■ **About this exercise**
In the records below, find the line that contains "right elbow: (322, 351)" and the line that contains "nose: (504, 247)". Set down exactly those lines and every line between them, and nothing more.

■ **Record excerpts**
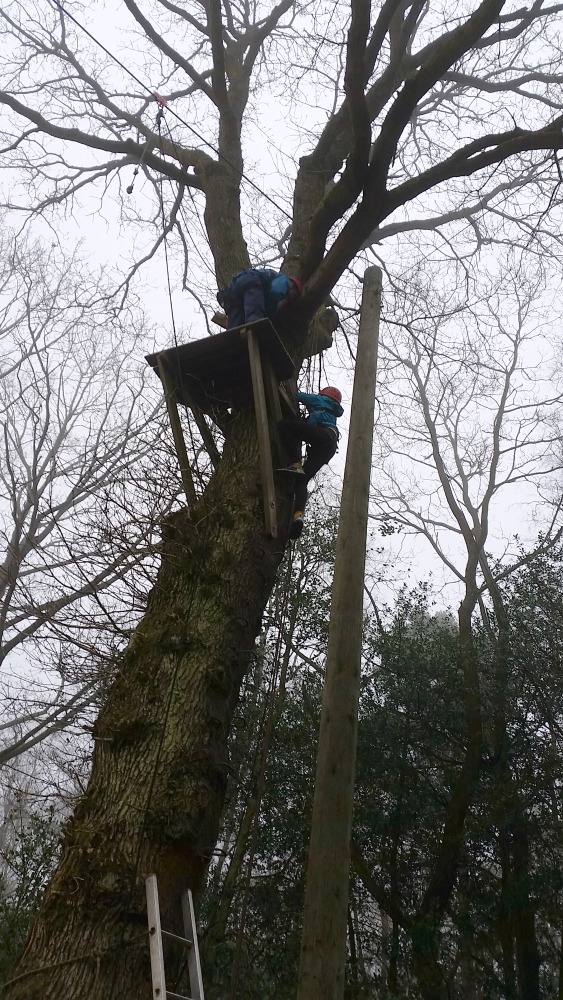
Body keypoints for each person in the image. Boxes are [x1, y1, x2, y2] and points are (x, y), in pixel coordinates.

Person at [277, 386, 344, 539]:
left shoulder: (321, 399)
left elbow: (299, 396)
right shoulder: (332, 411)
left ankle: (295, 463)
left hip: (322, 434)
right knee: (301, 480)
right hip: (329, 446)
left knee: (283, 425)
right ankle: (298, 516)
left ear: (324, 395)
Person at [217, 268, 303, 329]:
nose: (292, 297)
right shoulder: (285, 280)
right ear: (293, 285)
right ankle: (255, 322)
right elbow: (275, 293)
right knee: (254, 312)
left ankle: (234, 336)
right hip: (251, 280)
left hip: (235, 288)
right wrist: (268, 316)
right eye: (294, 294)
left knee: (236, 320)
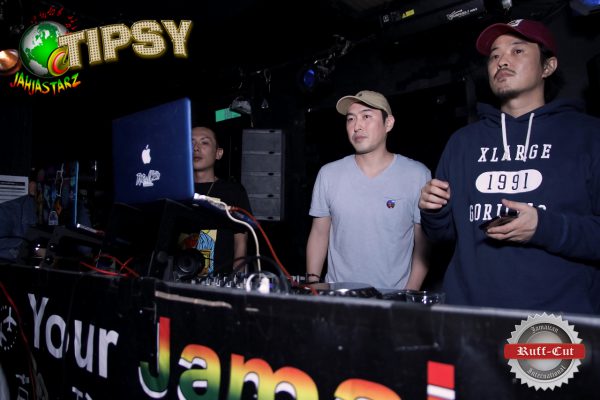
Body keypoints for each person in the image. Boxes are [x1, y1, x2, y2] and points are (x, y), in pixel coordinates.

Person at [418, 19, 600, 314]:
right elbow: (442, 236)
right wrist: (434, 211)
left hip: (554, 325)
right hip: (469, 319)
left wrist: (544, 227)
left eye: (517, 51)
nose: (501, 60)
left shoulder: (589, 135)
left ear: (548, 66)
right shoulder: (462, 142)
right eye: (494, 55)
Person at [306, 90, 431, 290]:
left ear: (388, 123)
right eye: (350, 119)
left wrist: (409, 294)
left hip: (392, 299)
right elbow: (319, 233)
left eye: (366, 116)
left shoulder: (417, 175)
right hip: (338, 297)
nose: (357, 126)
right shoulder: (328, 174)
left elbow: (423, 242)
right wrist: (313, 283)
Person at [185, 126, 252, 275]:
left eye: (204, 142)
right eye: (191, 142)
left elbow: (241, 241)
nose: (196, 148)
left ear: (218, 153)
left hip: (219, 279)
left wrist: (236, 278)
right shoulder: (176, 190)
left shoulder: (233, 191)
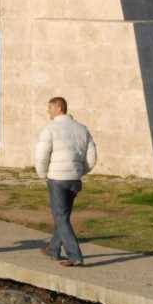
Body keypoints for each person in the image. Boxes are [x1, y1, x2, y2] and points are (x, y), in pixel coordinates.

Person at [34, 96, 97, 267]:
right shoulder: (82, 129)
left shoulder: (49, 129)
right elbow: (92, 157)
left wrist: (43, 174)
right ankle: (53, 249)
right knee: (63, 216)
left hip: (57, 179)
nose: (48, 111)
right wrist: (80, 171)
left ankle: (75, 256)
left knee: (61, 218)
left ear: (59, 108)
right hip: (75, 180)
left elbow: (41, 155)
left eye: (50, 108)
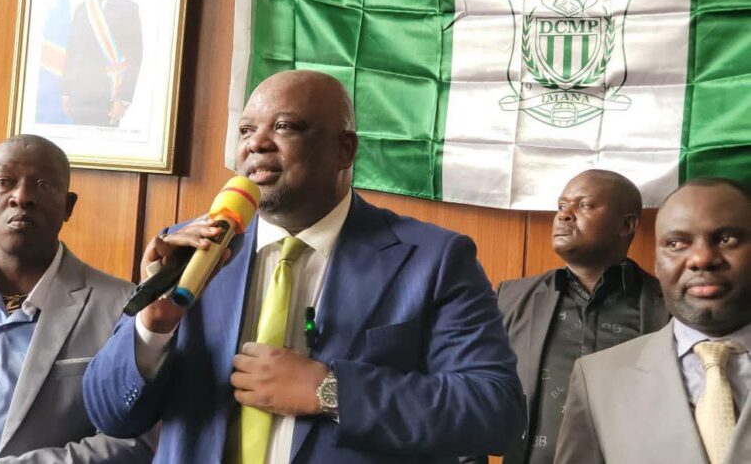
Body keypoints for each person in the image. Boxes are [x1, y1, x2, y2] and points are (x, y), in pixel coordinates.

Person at [83, 70, 526, 463]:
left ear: (344, 150)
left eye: (284, 127)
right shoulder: (189, 252)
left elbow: (494, 412)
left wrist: (330, 391)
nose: (256, 143)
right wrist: (151, 330)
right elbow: (110, 413)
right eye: (246, 130)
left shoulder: (433, 259)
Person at [0, 135, 155, 463]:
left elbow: (134, 442)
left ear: (68, 206)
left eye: (42, 185)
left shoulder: (122, 306)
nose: (22, 197)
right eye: (5, 182)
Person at [465, 170, 669, 464]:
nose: (564, 215)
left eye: (583, 205)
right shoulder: (509, 298)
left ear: (626, 225)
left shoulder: (668, 307)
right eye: (561, 206)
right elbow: (473, 392)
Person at [555, 178, 751, 464]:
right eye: (676, 243)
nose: (701, 259)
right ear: (657, 264)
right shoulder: (597, 379)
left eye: (726, 239)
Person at [61, 0, 143, 127]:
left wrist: (122, 100)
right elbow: (72, 52)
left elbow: (134, 58)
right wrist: (66, 92)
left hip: (108, 97)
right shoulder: (82, 8)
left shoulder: (129, 8)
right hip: (79, 97)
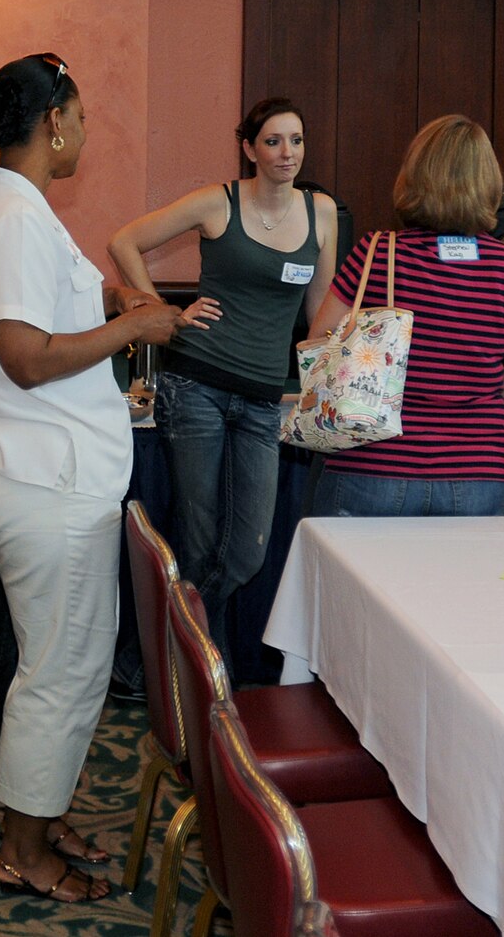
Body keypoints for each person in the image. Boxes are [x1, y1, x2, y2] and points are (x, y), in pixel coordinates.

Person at [0, 52, 202, 904]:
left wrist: (120, 300)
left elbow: (62, 301)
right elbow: (24, 355)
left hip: (40, 468)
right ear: (53, 120)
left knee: (58, 661)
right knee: (62, 668)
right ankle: (22, 847)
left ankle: (37, 814)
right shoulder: (13, 218)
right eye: (83, 114)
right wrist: (139, 324)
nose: (87, 130)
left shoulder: (14, 207)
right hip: (40, 476)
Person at [108, 97, 337, 658]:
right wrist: (161, 312)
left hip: (262, 400)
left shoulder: (322, 212)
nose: (288, 153)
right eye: (274, 141)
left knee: (246, 552)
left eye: (297, 140)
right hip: (196, 388)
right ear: (250, 148)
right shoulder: (219, 202)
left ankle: (162, 661)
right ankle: (198, 677)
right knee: (200, 539)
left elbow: (319, 317)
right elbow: (124, 242)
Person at [304, 115, 504, 519]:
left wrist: (394, 373)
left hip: (373, 466)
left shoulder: (377, 254)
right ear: (489, 183)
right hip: (477, 475)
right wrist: (475, 379)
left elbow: (320, 347)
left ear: (414, 177)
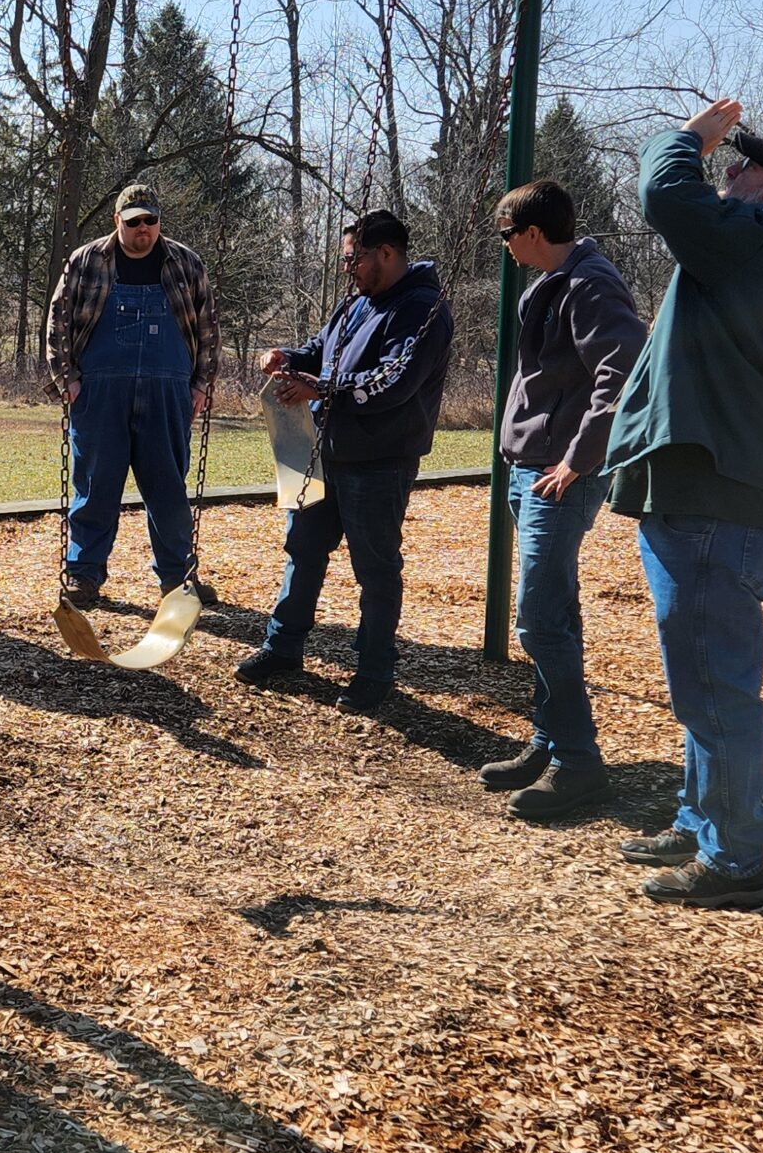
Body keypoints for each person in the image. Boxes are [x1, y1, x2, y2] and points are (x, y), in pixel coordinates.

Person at [605, 98, 763, 907]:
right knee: (698, 675)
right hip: (705, 492)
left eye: (748, 164)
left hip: (718, 502)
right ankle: (698, 818)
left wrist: (688, 139)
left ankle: (735, 859)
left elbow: (665, 196)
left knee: (714, 684)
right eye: (730, 157)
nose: (731, 169)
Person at [238, 209, 453, 714]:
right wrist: (287, 357)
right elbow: (322, 351)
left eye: (352, 259)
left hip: (379, 459)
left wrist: (322, 387)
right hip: (322, 450)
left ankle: (374, 671)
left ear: (385, 253)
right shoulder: (357, 302)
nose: (346, 269)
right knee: (303, 550)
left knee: (375, 569)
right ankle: (283, 646)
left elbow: (392, 383)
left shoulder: (422, 310)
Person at [482, 175, 646, 821]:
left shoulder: (588, 282)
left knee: (538, 620)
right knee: (556, 616)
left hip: (558, 476)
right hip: (531, 468)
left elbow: (622, 370)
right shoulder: (554, 281)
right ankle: (548, 743)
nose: (504, 247)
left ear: (530, 232)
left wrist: (579, 459)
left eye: (506, 235)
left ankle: (579, 767)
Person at [43, 181, 218, 609]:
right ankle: (84, 575)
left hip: (167, 391)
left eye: (150, 221)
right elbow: (57, 324)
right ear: (117, 221)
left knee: (168, 489)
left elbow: (208, 326)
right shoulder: (85, 261)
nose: (143, 229)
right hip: (100, 392)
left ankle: (177, 578)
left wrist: (201, 383)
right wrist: (67, 379)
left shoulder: (186, 264)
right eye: (134, 221)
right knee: (95, 487)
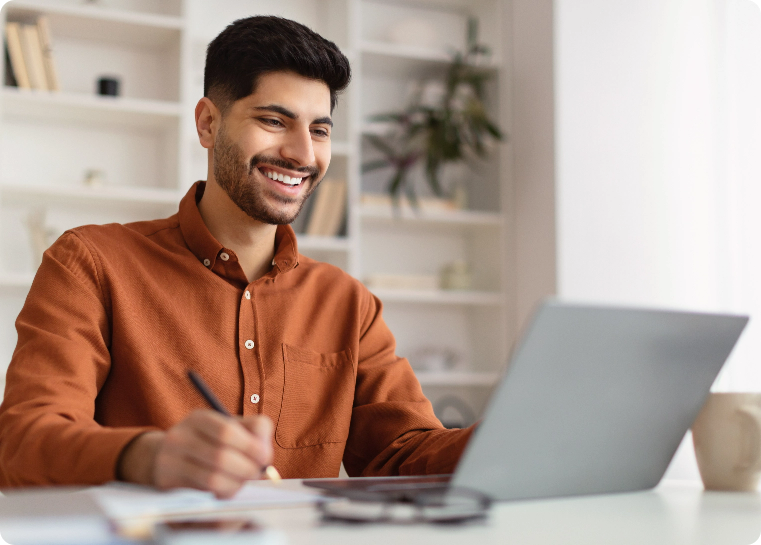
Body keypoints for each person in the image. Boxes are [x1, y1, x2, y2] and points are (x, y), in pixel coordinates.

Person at [0, 16, 473, 498]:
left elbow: (404, 455)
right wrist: (148, 456)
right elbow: (24, 443)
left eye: (320, 130)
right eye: (273, 121)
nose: (302, 153)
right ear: (208, 123)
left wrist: (519, 438)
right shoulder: (91, 263)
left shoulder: (349, 304)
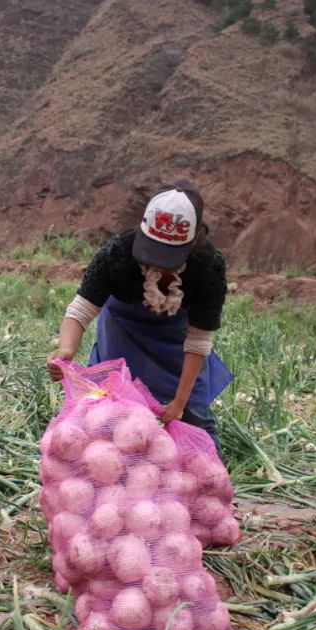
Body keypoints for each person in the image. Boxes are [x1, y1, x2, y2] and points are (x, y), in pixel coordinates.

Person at [47, 179, 232, 454]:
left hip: (177, 339)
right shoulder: (119, 252)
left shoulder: (208, 267)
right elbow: (81, 308)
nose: (157, 262)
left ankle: (207, 481)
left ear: (192, 243)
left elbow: (199, 340)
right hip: (123, 329)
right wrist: (67, 348)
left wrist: (180, 402)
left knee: (196, 416)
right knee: (109, 410)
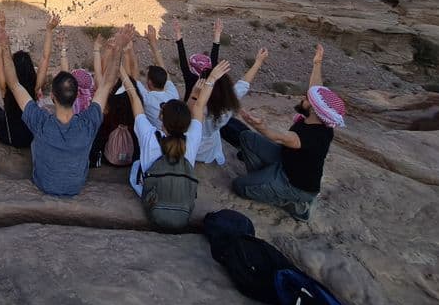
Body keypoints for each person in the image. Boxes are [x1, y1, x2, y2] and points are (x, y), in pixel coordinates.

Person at [0, 19, 135, 196]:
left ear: (52, 96)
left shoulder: (41, 122)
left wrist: (4, 46)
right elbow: (107, 85)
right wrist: (119, 48)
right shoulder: (88, 123)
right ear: (75, 96)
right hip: (76, 186)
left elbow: (14, 85)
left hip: (43, 183)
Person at [232, 44, 345, 222]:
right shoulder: (319, 118)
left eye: (306, 100)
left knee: (239, 186)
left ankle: (294, 205)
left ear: (315, 109)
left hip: (294, 183)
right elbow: (316, 89)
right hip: (285, 161)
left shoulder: (312, 136)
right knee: (246, 138)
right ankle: (264, 179)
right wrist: (317, 63)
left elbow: (280, 137)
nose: (303, 99)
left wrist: (260, 126)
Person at [127, 60, 231, 197]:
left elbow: (134, 98)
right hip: (182, 200)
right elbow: (198, 107)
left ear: (161, 118)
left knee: (136, 165)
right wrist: (210, 80)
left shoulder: (150, 136)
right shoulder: (191, 140)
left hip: (151, 198)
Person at [0, 10, 45, 148]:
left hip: (10, 137)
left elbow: (1, 59)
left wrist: (1, 35)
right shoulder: (35, 87)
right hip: (30, 137)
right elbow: (45, 58)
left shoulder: (6, 87)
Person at [196, 47, 269, 165]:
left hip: (196, 147)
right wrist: (258, 62)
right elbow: (245, 82)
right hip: (209, 145)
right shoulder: (228, 102)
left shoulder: (199, 108)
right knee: (233, 124)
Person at [128, 23, 180, 129]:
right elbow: (163, 68)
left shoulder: (147, 99)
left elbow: (133, 75)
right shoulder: (173, 94)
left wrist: (129, 48)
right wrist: (153, 42)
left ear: (149, 83)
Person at [173, 18, 222, 101]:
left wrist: (178, 33)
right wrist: (217, 34)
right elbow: (214, 57)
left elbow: (182, 59)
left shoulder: (189, 77)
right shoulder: (210, 78)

■ **Answer to the problem**
right elbow: (322, 351)
left eye: (352, 259)
left hip: (379, 459)
left wrist: (322, 387)
right hip: (322, 450)
left ankle: (374, 671)
left ear: (385, 253)
right shoulder: (357, 302)
nose: (346, 269)
right knee: (303, 550)
left knee: (375, 569)
right ankle: (283, 646)
left elbow: (392, 383)
left shoulder: (422, 310)
Person at [482, 175, 646, 821]:
left shoulder: (588, 282)
left knee: (538, 620)
right knee: (556, 616)
left hip: (558, 476)
right hip: (531, 468)
left elbow: (622, 370)
right shoulder: (554, 281)
right ankle: (548, 743)
nose: (504, 247)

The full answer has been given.